Friday, April 29, 2011

The difference between what you can do and what you want to do

I know it’s been a while since I last posted. A lot has happened since then. Maybe I’ll give an update about it all at some point … maybe not. I know I was in the middle of a series of posts that were supposed to explain some newfound mindset and framework for thinking and for my life. My friend Jesse, after I explained it all too him over a few pints, suggested I write a book about it. Maybe I’ll do that too. I’ll be done school soon … maybe that will be a new project to take on. How’s this for a title: “The Dehumidifier: How I Went From Loving Star Wars to Star Trek”? Sounds pretty sweet right? Actually, after seeing it written out, I kind of like it. Anywho, today’s post will be something off the topic path I had created in earlier posts.

I am coming to the end of my master’s degree. It looks like July 14th will probably be my defense date. After that day, I’ll probably have to write up a few papers for publication and then I’ll be done with it, at which point I’ll have to move on to something new. This is presenting a problem. I don’t really know what to do. I kind of hate what I’m doing now, and I know that I don’t want to keep doing it but I don’t know what I want to do.

This problem stems from the fact that I’ve been pretty lazy in terms of trying to figure out what I want to do and trying to plan for that eventual future. I kind of assumed I would fall into something that I loved, thereby allowing the fates to decide for me. The problem is, however, that the fates have yet to decide for me. They’re pricks like that … only showing up when it’s convenient for them.

Another problem is that up until this point, I’d failed to make the distinction between what I can do and what I want to do. When I was in undergrad and when I was deciding on a master’s program, I never asked myself if what I was doing was what I really wanted to do. It was stuff that I knew I could do, and so I did it, assuming that being able to do it would also translate into liking it. For example, my master’s is on death feigning in flour beetles, and for my project I had to do a lot of poking beetles with forceps to get them to play dead. When I took the project on, I thought that death feigning sounded cool and that I would be able to tap beetles, therefore, this was a project I would enjoy. I was wrong. I’m not saying it was necessarily the wrong decision … I did learn quite a bit, and it did spark this revelation, which could be really helpful in the future. It was probably just a bad decision (is there a difference between the two?).

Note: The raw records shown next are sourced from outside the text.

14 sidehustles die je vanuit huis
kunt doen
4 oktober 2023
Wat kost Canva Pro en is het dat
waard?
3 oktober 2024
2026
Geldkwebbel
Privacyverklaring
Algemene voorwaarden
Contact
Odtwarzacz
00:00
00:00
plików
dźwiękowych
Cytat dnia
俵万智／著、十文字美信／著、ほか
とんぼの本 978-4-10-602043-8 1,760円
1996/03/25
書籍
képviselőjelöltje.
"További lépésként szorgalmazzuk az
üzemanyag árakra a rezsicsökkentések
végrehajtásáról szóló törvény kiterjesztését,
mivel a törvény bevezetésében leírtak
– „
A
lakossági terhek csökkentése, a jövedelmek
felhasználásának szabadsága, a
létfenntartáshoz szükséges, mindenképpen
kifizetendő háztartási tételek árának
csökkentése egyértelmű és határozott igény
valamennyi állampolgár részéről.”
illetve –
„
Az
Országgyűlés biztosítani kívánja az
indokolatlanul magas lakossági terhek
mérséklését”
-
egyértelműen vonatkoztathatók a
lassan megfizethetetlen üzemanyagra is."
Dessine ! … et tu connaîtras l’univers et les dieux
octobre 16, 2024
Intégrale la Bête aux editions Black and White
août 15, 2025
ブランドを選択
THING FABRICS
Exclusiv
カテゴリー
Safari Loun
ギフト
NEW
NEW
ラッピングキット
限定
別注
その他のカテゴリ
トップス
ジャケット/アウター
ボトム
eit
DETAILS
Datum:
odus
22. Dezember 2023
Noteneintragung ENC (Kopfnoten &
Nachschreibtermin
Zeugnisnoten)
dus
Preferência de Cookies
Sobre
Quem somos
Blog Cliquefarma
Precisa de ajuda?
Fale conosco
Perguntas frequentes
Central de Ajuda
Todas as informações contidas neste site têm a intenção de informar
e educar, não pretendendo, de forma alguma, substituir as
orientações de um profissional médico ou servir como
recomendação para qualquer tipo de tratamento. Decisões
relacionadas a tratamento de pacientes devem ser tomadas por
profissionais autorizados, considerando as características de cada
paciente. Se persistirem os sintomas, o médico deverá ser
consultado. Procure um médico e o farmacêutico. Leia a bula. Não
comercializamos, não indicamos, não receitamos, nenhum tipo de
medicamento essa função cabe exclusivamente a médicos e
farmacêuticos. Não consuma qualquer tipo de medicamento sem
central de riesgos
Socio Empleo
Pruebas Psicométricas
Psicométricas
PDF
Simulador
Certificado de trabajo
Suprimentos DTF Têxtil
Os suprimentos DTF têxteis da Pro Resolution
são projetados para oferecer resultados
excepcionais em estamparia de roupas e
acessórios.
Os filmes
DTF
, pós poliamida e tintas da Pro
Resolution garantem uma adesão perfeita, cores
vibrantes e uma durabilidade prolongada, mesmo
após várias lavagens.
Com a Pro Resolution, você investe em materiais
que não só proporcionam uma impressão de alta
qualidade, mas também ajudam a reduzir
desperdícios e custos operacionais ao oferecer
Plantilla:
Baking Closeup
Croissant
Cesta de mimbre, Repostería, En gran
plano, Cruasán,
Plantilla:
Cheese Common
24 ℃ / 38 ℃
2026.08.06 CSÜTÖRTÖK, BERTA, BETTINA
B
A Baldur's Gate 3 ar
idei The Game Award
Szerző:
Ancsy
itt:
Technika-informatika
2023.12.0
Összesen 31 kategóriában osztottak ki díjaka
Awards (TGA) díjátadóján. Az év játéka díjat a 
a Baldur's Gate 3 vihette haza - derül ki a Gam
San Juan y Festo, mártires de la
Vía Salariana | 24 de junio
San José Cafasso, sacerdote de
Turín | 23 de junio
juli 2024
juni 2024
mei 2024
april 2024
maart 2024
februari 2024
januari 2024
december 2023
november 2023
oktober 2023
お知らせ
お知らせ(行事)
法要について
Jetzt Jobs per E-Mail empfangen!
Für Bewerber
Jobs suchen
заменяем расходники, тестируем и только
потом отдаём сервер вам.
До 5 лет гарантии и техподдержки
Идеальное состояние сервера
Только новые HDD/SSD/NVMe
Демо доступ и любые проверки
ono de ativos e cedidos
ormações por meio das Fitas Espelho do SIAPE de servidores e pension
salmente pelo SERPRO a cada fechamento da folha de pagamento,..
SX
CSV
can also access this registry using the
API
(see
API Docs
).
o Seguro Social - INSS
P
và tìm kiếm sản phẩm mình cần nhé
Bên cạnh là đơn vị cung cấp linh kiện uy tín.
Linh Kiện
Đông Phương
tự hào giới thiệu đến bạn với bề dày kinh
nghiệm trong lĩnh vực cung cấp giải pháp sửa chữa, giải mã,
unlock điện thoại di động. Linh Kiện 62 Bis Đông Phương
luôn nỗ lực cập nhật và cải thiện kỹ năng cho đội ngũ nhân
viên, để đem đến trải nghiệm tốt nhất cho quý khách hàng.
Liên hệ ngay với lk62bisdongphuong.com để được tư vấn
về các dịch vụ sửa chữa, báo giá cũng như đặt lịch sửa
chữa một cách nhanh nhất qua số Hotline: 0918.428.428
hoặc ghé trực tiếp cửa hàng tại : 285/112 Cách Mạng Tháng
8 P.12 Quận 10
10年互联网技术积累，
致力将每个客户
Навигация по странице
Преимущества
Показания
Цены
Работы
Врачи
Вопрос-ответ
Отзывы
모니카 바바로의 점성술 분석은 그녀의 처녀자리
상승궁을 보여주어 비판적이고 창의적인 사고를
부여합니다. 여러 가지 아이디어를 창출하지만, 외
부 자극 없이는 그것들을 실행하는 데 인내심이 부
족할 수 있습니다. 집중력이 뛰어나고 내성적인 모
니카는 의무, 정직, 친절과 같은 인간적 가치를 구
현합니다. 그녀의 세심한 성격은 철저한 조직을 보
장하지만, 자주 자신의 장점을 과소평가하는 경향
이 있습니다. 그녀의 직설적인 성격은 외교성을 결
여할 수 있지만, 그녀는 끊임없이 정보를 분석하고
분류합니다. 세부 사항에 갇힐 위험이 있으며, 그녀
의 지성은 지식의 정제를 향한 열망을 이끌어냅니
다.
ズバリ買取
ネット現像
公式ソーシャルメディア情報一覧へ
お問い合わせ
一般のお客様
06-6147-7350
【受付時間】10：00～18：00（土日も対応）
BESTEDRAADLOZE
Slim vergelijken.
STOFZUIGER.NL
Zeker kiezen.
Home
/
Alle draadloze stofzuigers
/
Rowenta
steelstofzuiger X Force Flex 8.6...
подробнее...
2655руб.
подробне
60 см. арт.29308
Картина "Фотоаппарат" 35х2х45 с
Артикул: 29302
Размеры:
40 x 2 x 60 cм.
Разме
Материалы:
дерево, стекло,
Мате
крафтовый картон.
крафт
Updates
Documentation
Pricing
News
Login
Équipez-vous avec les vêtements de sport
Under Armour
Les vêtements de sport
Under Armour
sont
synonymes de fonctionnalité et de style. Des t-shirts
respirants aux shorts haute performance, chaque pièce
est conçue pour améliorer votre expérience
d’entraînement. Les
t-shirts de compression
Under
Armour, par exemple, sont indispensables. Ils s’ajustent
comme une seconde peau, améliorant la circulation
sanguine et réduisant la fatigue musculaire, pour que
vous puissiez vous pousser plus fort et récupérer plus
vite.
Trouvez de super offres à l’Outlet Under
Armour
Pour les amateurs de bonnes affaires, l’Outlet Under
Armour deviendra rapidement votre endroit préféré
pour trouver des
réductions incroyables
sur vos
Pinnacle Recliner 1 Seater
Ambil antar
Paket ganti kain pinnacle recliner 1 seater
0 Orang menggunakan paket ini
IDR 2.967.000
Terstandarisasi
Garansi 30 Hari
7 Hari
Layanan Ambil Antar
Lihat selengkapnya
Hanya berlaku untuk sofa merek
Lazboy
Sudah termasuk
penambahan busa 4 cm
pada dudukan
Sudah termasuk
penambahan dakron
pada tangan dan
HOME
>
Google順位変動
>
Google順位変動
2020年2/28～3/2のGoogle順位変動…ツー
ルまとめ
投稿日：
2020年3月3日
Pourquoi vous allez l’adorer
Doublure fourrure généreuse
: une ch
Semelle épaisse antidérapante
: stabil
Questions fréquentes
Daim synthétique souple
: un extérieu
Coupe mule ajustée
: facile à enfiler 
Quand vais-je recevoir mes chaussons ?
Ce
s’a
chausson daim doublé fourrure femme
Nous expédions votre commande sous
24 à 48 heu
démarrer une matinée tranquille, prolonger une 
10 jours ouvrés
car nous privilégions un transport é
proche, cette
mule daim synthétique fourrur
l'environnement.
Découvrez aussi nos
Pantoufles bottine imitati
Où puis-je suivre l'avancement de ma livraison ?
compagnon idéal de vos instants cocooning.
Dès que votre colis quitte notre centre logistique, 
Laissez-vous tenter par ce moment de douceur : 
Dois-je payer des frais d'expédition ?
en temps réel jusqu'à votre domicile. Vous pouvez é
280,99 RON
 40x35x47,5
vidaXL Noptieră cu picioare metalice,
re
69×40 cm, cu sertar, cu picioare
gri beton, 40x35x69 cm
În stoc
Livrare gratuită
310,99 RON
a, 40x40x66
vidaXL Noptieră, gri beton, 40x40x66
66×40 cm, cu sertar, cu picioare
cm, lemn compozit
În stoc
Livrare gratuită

A third problem is that I have a very superficial idea of what it involves and what you can expect to get out of other jobs. For example, I talk a lot about maybe wanting to do something involving outer space. The problem is that when I envision working on space projects, it usually involves fantasies of lasers and super artificial intelligence and cool machines (that I just know how to use because I do) and montage scenes if building stuff… kind of a cross between Iron Man and From the Earth to the Moon. I usually don’t take into account all the struggles and boredom and failed experiments and failures to get funding and having to compete with other people from jobs and the fact that the space budgets are super small compared to what needs to be done. Nor do I take into account the education required to work in the industry and the fact that I’m not sure if I could handle the math and physics required for an engineering degree, let alone if I could even handle doing another undergrad degree.

Furthermore, I tend to have so many ideas and be superficially interested in so many things, that it would be impossible to try every job that I might be interested in or work on every project I come up with. It requires some decisive action and intense research … two things that I am either not ready to do or not currently able to do. So, as the clock ticks down, I’m excited to be finishing my master’s, if for no other reason than I’m tired of doing it. As to what awaits after, who knows. It’ll be a laugh finding out though.